What brings more complete satisfaction is a friend like the lady on the cheap bus, who spent part of her trip to NYC texting me about the people she knows in the city. When I got her text, I pictured it. The highway coming up toward her out of the night, the dark silent bus, her tablet’s  bright screen, and her, punching in the letter to a friend she wants to keep in touch with. Love

Wednesday, December 12, 2012

What do we want?


‘Tis the season for it. Wanting things. But the question is really about us gay people and what’s happening now as we wait for the Supreme Court. 

A commentator this week makes a point about the effect of marriage equality on the behavior of gay people. Apparently we want to be like the straight middle-class.

I once sat in an audience while one of the lawyers who had argued the gay marriage case before the Supreme Judicial Court of the Commonwealth of Massachusetts, which resulted in the first legal gay marriages in America, said, “Gay people want the same things as straight people.”   

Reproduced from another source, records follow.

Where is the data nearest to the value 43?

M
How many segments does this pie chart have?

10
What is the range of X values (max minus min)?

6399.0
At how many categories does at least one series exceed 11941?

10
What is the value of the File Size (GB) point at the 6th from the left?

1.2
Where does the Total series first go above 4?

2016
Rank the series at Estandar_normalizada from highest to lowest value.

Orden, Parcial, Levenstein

That is manifestly not true. 

There are many, many things about straight marriage that I do not want anywhere near my long-term gay relationship with my partner C. 

At least some of us want long-term relationships which have room for experimentation.  At least some of us want to escape the laws influenced by this nation’s puritan past and accept more open display of our bodies, in private and on the beach and in our parades and in our art. What we don’t want is to have our long-term relationships defined for us by judges in California or Justices in Washington. I don’t think we want to enter an institution whose major framework was determined in the fourteenth century or even the nineteenth century or the twentieth century. We want to do it ourselves and make it fit our lives now, in the twenty-first century. We don’t want religious people to impose their beliefs on us in these matters of sex, love, and relationships.

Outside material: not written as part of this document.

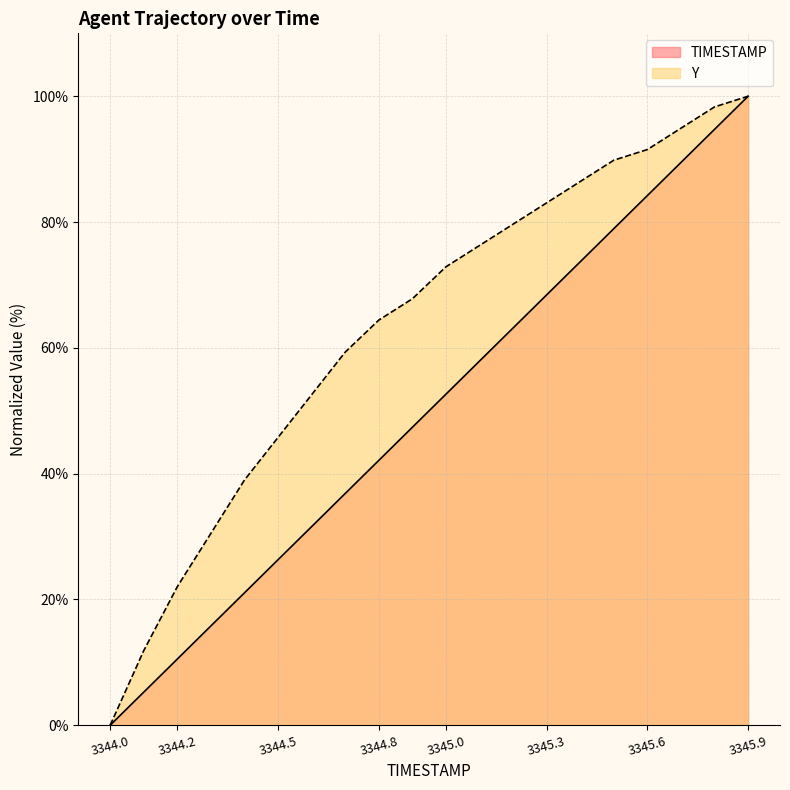

What is the maximum value for TIMESTAMP?

100.0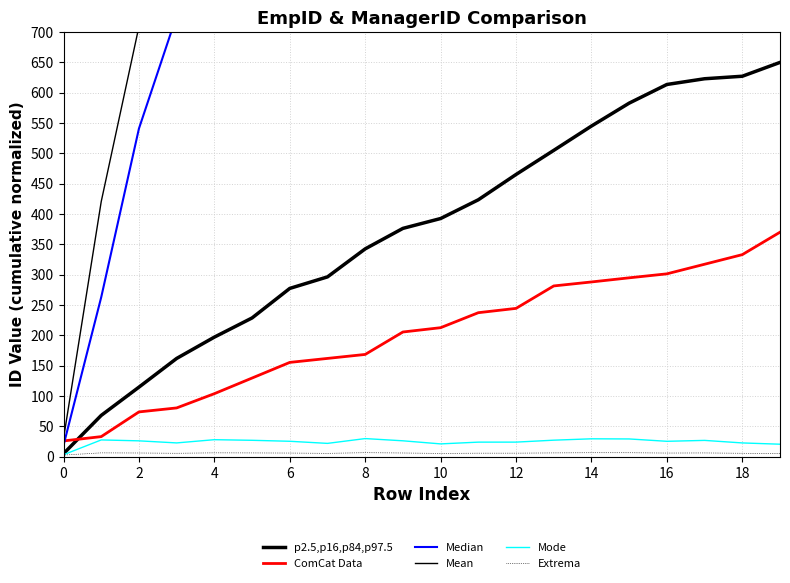

At which label does p2.5,p16,p84,p97.5 reach its peak?

19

I wrote about this earlier this year

Without having determined what we want, aside from “marriage,” we are rushing into a situation where the most restrictive of us are going to try to lay down rules for the rest of us about our bodies and our sex and try to make everybody adhere to rules. An emotional loving commitment between two persons necessarily means a commitment to sexual monogamy. “I love you” necessarily means “I am going to promise you.” It means, I will love you only and in return you must love me only, which, for many people, is akin to a declaration of ownership and an expectation of ownership and has no place when a man says, “I love you.”

The only declaration I feel compelled to make to the man with whom I share my life is that I don’t own him or his body, and he doesn’t own mine, even though the Chief Justice of the Supreme Judicial Court of the Commonwealth of Massachusetts has declared that, in the Commonwealth, marriage means, “The voluntary union of two persons, as spouses, to the exclusion of all others.” Why should a judge make such a requirement on me and C?

It may already be too late to stop the people who want to control us and to turn us into something we’re not. In any case, as these things move forward, it is possible for all of us to say, “Wait. Wait. That doesn’t apply to me. We are free. Take your rules to another country.”